The task: Look below for the line holding "anjos responsáveis pela" and the line holding "No ‘Poo – Del". Transcribe exactly those lines and all lines between them, nothing more.

[Extracted page text data]
+ + + + +

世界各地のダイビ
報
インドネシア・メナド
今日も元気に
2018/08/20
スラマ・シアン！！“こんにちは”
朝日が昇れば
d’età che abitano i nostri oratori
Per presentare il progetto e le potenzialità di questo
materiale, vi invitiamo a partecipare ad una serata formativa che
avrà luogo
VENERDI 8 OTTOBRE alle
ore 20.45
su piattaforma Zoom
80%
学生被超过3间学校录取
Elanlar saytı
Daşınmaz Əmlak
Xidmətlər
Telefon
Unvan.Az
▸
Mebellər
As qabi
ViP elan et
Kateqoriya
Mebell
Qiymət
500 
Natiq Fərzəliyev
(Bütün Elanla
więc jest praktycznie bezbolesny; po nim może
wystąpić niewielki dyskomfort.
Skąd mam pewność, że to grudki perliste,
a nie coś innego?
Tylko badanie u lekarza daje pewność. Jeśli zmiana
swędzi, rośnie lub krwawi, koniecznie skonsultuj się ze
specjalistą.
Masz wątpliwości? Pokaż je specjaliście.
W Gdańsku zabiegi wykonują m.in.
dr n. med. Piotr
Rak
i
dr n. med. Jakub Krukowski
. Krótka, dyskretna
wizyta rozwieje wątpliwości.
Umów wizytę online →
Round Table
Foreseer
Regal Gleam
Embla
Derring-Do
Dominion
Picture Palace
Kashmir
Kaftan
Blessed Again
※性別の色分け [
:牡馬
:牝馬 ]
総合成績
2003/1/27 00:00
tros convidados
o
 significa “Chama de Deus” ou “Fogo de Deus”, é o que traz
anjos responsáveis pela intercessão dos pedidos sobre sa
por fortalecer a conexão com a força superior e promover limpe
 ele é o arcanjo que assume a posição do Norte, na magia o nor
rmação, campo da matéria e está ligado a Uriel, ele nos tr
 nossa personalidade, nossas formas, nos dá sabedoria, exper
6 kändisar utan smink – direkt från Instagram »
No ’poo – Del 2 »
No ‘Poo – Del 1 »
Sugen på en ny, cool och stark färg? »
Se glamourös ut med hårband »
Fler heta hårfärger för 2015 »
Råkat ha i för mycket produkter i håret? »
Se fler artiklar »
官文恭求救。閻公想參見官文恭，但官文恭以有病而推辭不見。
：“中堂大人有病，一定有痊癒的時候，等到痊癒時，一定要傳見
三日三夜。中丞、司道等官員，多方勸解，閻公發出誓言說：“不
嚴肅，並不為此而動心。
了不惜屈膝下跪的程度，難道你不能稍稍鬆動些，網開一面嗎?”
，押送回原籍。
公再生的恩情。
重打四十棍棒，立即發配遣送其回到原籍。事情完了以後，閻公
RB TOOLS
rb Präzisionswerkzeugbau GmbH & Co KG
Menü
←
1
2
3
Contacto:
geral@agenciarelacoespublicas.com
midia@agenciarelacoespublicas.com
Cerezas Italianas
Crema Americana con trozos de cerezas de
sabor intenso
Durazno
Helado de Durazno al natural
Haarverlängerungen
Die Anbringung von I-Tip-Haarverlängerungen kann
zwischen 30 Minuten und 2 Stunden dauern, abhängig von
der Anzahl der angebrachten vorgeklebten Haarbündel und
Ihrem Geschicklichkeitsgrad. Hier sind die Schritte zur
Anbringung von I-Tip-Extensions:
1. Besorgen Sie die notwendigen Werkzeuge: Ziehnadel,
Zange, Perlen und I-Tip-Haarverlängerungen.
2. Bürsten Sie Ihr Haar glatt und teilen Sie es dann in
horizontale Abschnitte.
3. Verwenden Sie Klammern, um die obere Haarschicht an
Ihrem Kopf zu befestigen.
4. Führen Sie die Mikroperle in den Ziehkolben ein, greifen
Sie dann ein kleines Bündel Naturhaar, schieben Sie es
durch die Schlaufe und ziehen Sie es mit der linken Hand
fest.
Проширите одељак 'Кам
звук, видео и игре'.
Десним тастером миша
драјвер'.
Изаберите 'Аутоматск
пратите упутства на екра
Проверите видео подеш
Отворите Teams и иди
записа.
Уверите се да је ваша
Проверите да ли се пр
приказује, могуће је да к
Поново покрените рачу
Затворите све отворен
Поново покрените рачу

+ + + + +

Task result:
anjos responsáveis pela intercessão dos pedidos sobre sa
por fortalecer a conexão com a força superior e promover limpe
 ele é o arcanjo que assume a posição do Norte, na magia o nor
rmação, campo da matéria e está ligado a Uriel, ele nos tr
 nossa personalidade, nossas formas, nos dá sabedoria, exper
6 kändisar utan smink – direkt från Instagram »
No ’poo – Del 2 »
No ‘Poo – Del 1 »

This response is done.